(Collected data)
[Start of section]
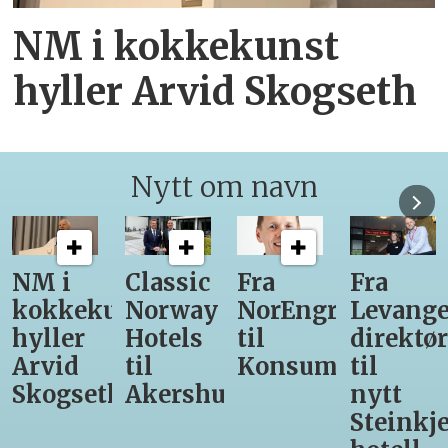
NM i kokkekunst
hyller Arvid Skogseth
Nytt om navn
NM i
Classic
Fra
Fra
kokkekunst
Norway
NorEngros
Levange
hyller
Hotels
til
direktør
Arvid
til
Konsumgruppen
til
Skogseth
Akershus
nytt
Steinkje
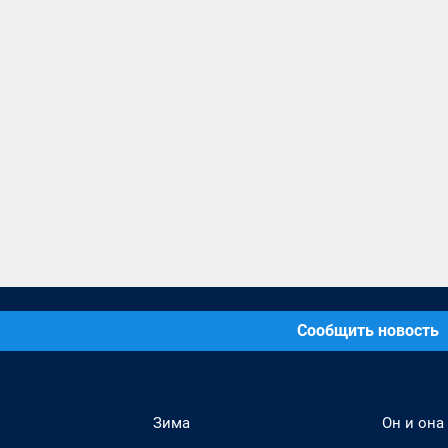
Сообщить новость
Зима
Он и она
[End of section]
▶ ABOUT THIS TASK
The data above must be written out again word for word, without its pictures.

▶ RESPONSE TO THE EXERCISE
NM i kokkekunst
hyller Arvid Skogseth
Nytt om navn
NM i
Classic
Fra
Fra
kokkekunst
Norway
NorEngros
Levange
hyller
Hotels
til
direktør
Arvid
til
Konsumgruppen
til
Skogseth
Akershus
nytt
Steinkje
Сообщить новость
Зима
Он и она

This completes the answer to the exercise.